Copy the contents of /openmm/ into source, modifying the makefile to set TINKERDIR to the base untarred directory of the softcore modified tinker( the folder that contains the /source/ folder), and OPENMMDIR to the home directory of the openMM installation, containing the bin and lib directories( this was what you set in step 1 of the installation, not the build folder you ran make inside). Uncomment the compile options corresponding to the appropriate platform( again, use iniel), and make this Makefile. modify the libs line as shown above. This should result in the creation of a dynamic_omm.x executable which is used to run tinker simulations on a GPU using CUDA, as well as executables for tinker.

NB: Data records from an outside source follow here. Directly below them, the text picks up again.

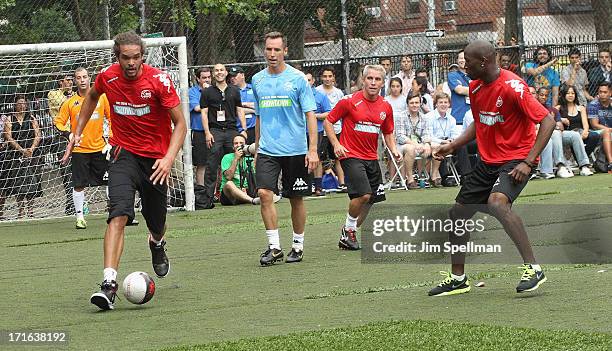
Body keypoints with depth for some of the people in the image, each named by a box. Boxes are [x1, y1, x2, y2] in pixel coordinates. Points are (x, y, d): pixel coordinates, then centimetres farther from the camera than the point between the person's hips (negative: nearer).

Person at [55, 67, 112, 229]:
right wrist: (68, 134, -14)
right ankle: (79, 216, 9)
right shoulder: (70, 102, 0)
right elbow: (58, 121, 4)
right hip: (79, 149, -1)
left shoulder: (101, 97, 2)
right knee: (79, 185, -2)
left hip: (100, 148, 1)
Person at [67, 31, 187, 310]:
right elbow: (92, 96, 19)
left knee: (156, 223, 11)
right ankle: (109, 283, -32)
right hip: (125, 153, 0)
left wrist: (169, 158, -26)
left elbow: (180, 124, -12)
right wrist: (78, 132, 15)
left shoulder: (159, 80, -16)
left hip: (156, 158, 0)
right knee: (119, 214, -23)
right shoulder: (107, 77, -8)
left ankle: (157, 244, 52)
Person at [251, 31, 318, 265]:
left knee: (296, 199, 5)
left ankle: (298, 246, 19)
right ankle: (274, 246, -7)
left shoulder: (297, 79, -4)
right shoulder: (257, 80, 8)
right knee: (264, 193, -13)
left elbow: (310, 114, -5)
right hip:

- AMOEBA force fields and tinker inputs (same as those for CPU version)
- Bussi thermostat
- RESPA (2fs) integrator. 3fs is possible if using H mass re-partitioning.
- Cubic PBC
- 4-5 ns/day for the DHFR (JAC) benchmark system on GTX970 (cuda 7.5).
- Softcore vdw and scaled electrostatics for free energy calculations.
- NPT is possible with Monte Carlo barostat ("Barostat MONETECARLO" in key file). However, the most reliable NPT is available on CPU using Nose-Hoover integrator/thermostat/baraostat (1 fs time-step).
- centroid based distance restraint, torsion restraint
Work in progress:
- AMOEBA virial and constant pressure
How to use it
Information on how to run simulations: http://biomol.bme.utexas.edu/tinker-openmm/index.php/TINKER-OPENMM:Tinker-tut
Example tinker key file to use with dhfr (14 ns/day on GTX1070, 3fs time step)
parameters amoebapro13.prm integrator RESPA #respa integrator allows 2-fs time step; HEAVY-HYDROGEN # 3fs with H mass repartitioning thermostat BUSSI #barostat montecarlo a-axis 62.23 ewald neighbor-list vdw-cutoff 12.0 ewald-cutoff 7.0 polar-eps 0.0001 polar-predict archive pme-grid 64 64 64 #grid set automatically by TINKER/OpenMM is very conservative; if set manually, it should be at least 1.1 x box size and allowed values are in tinker/source/kewald.f #BONDTERM only #ANGLETERM only #UREYTERM only #OPBENDTERM only #TORSIONTERM only #ANGTORTERM only #VDWTERM only #MPOLETERM only #POLARIZETERM only #verbose #if above uncommented ("verbose" enabled); tinker will print both CPU and GPU energy of the initial structure for comparison before MD starts. Suggested for testing before long simulations #Also answer no if asked if you want send information from GPU back.
We have run the code on GTX780, 970, 980, GTX1070 and 1080. GTX1070 gives the best performance/price ratio for Tinker-OpenMM.
Harger, M., D. Li, Z. Wang, K. Dalby, L. Lagardere, J.P. Piquemal, J. Ponder, and P.Y. Ren, Tinker-OpenMM: Absolute and Relative Alchemical Free Energies using AMOEBA on GPUs. Journal of Computational Chemistry, 2017. 38(23): p. 2047-2055.